It had been at least 20 years since I was in New York for a Salute to Israel Parade. But it was a happy coincidence.
I was scheduled to be in New York on Monday for a meeting of the board of Rabbis for Human Rights-North America. I came into the city a day early with my wife and 20 year old daughter to enjoy the parade. My daughter marched with a delegation from the University of Maryland Hillel. My wife and I enjoyed being part of the crowd, hearing the Israeli music and watching the floats and delegations of students from synagogues and schools from all around the area.
After the parade we heard that there was going to be an Israel-themed concert in Central Park so we decided to attend. It was a shock to the system.
I was not troubled by the fact that the crowd was predominantly Orthodox. I was raised in an Orthodox day school and I do a lot of work with Orthodox institutions under the auspices of PANIM, the organization that I run in Washington D.C. committed to training young Jews for a lifetime of leadership, service and activism.

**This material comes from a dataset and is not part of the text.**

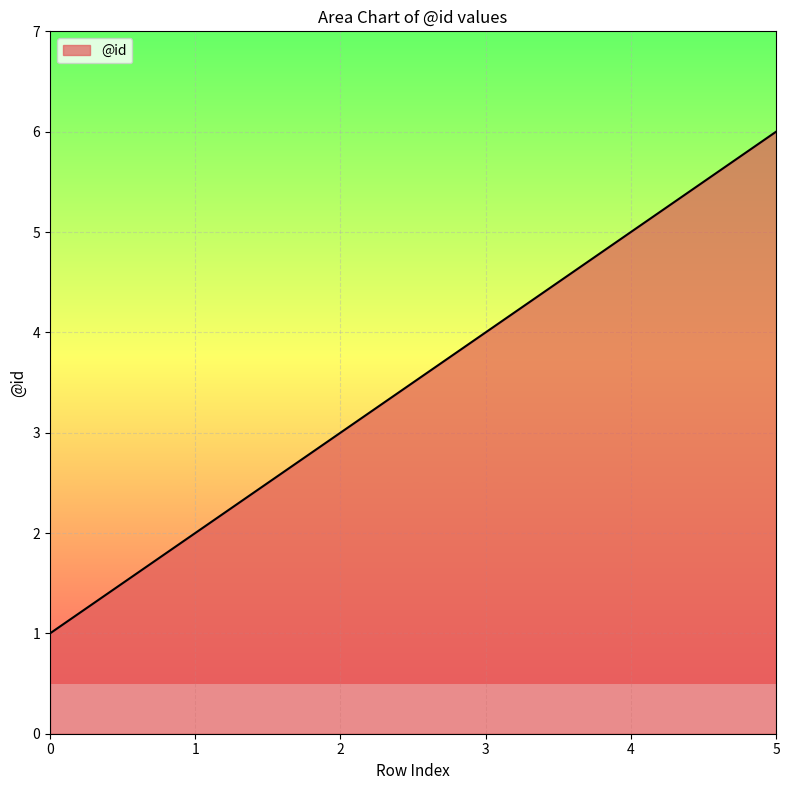

Does the chart display data point markers on the line(s)?

No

Then one speaker launched into a tirade about how every American president since Jimmy Carter had betrayed Israel by courting the favor of Arab nations. Applause. Another speaker announced that Hillary Clinton cared more about Palestinian national aspirations than about Israel's survival. Applause. Candidate for Congress, Elizabeth Berney, slammed Rep. Gary Ackerman (D-NY), chairman of the House Sub-committee on the Middle East for his characterization of Israeli settlement activity in the territories as part of a "destructive dynamic" in the region. More applause.

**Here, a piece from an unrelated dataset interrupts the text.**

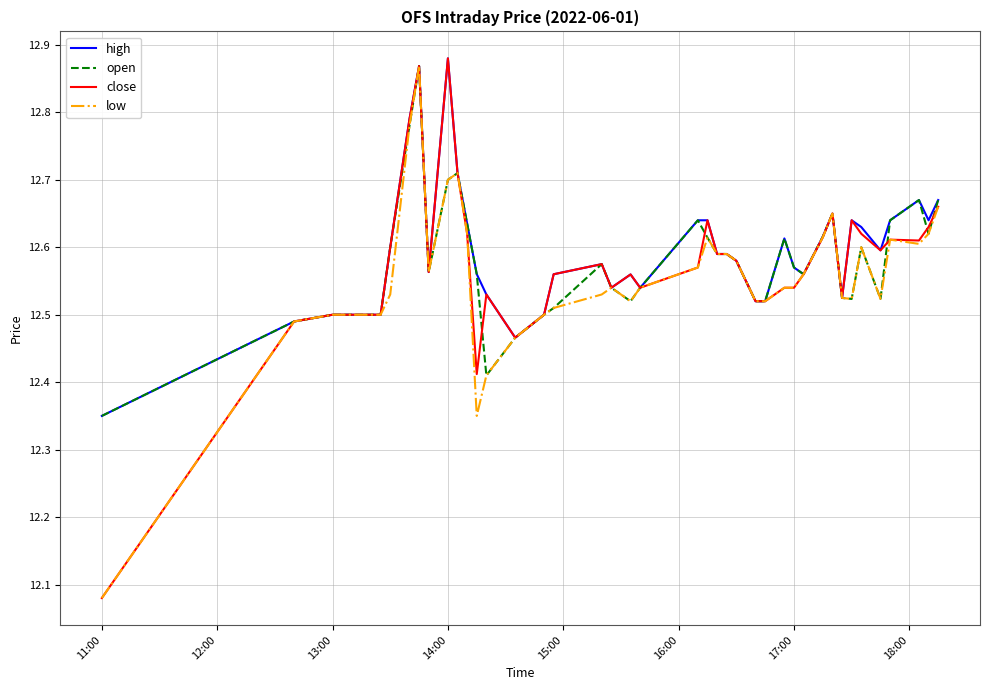

Which series has the widest spread of values?

close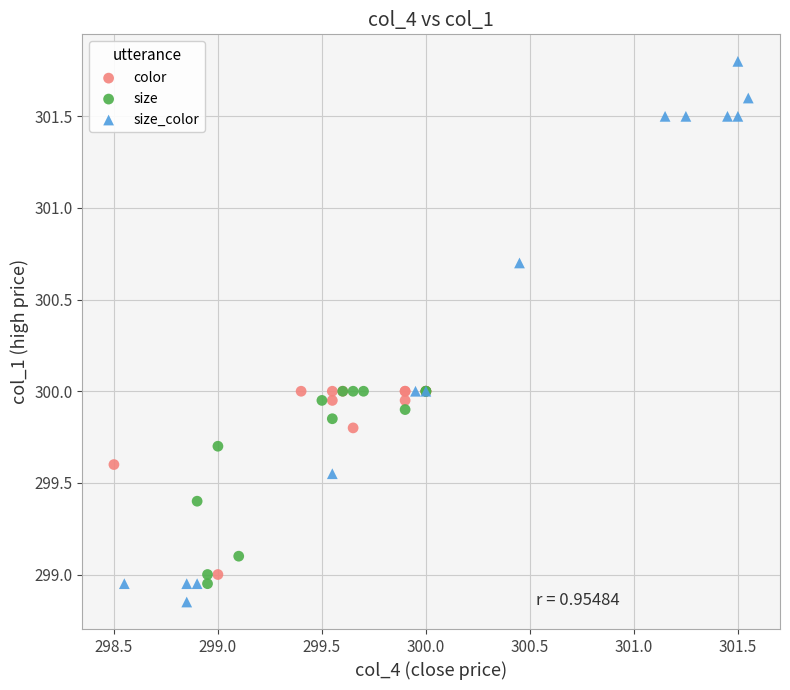

What are all the series names shown in the legend?

color, size, size_color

Then a band launched into a rousing rendition of Am Yisrael Chai. I spent more than 25 years as an activist for Soviet Jewry. This was our theme song signaling solidarity both with the history of our people and with all those oppressed Jews in the world whose cause we championed. A group of young men in their 20's with kippot and tziztzit were right in front of me dancing in a frenzy. But they alternated the verse that meant "the people of Israel lives" with "all the Arabs must die." It rhymed with the Hebrew. Given the way all joined in, it was clear that this was not the first time it was sung.
I leaned over to a young man who was next to me, also wearing a kippah and tzitzit. I nodded at the dancers and asked: "Does this song bother you?" He looked at me with a suspicious look and replied: "This is Zionism."
There were a dozen or so sponsors of the rally including the Zionist Organization of America, Americans for a Safe Israel and the National Council of Young Israel. Rally sponsors cannot control every statement of every speaker and they certainly can not control the actions of those in the audience. Yet the messages from the stage were all in ideological alignment and the MC was generously doling out yasher koachs after each presentation.
The joy of the earlier part of the day changed to outrage and then to deep sadness. I have devoted my entire life to Zionism, Israel and the Jewish people. I ran a Zionist think tank for academics in both Philadelphia and Washington D.C. I brought public officials to Israel as the executive director of the JCRC of Washington D.C. I led Solidarity Missions to Israel during Intifadah II under the auspices of UJC. All three of my children spent a gap year in Israel with Young Judaea Year Course. My organization trains thousands of young people to be proud of their Jewish identity and to be effective advocates for Israel in the public square.
But the Zionism that compels me includes the proposition that a Jewish state will honor the rights of all of its citizens and be true to the prophetic ideals of peace and justice that are elaborated on in the Torah. It does not include anti-Arab sentiments that Israel's new foreign minister, Avigdor Lieberman, wants to enshrine in Israeli law. It does not include a political stance that is destined to put the government of Israel on a collision course with an Obama Administration that seems committed to bringing about a just settlement to the Middle East conflict that has made Arabs and Jews enemies for more than a century. And it certainly does not include a fervor that turns a Jewish solidarity song into an anthem of prejudice and hate.
Jewish leaders are quick to demand that Muslim clergy condemn the extremism that has hijacked Islam into a religion of terrorism and death. We need to make the same demands of the rabbis of institutions whose students make a chillul hashem (a desecration of God's name) by singing "all the Arabs must die".
Finally, Jews who love Israel and who want peace need to ask themselves how we can reclaim the public discourse about the future of the Jewish state. Islam is not the only religion that is in danger of being hijacked.